Every year on my birthday, I go off by myself and watch "1776." Being born on Independence Day, I've heard the same cliche my entire life: "Oh, you're so special, the whole country celebrates your birthday." (People are the same the world over, and cliches are unlimited by time or space.) I know it's a musical and subject to Hollywood-y influence; but I like to think it embodies a lot of the tension and frustration and agony that went into creating this country. It's refreshing to think that this land wasn't always the "land of opportunity," that we came from a rebellion, and we were formed by arguments.

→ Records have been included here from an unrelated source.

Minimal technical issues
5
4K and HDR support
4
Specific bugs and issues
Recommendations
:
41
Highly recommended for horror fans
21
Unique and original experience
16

There's a scene toward the end where the Secretary of the Continental Congress is reading a dispatch from General Washington, and he sings the general's words: "Is anybody there? Does anybody care?" It's a simple, three-tone melody, sung in a dark, solemn room. You can practically feel Washington's desperation through his words: is anybody paying attention to what I'm saying?
I thought about that scene when I was starting this blog. I wonder if there's any point. I watch the page-view statistics; I see the single-digit view-counts on each post. I feel like Meg Ryan in "You've Got Mail", sending her words out into the void to some unknown reader. I've been told to give myself more credit for what I write, that I have something to say and say it in a nice way. But my greatest fear is to be selfish and credit-seeking; I'm not the type to demand to be listened to, because I shrink back into my natural "please, please, please don't pay attention to me" shell when the spotlight suddenly focuses on me. But I wonder if anything I post on here makes someone think, makes someone laugh, makes someone pensive. Is there a reason? Is it doing any good?
Is anybody there?
Does anybody care?
I'm here!!! I've read every entry and love your insight.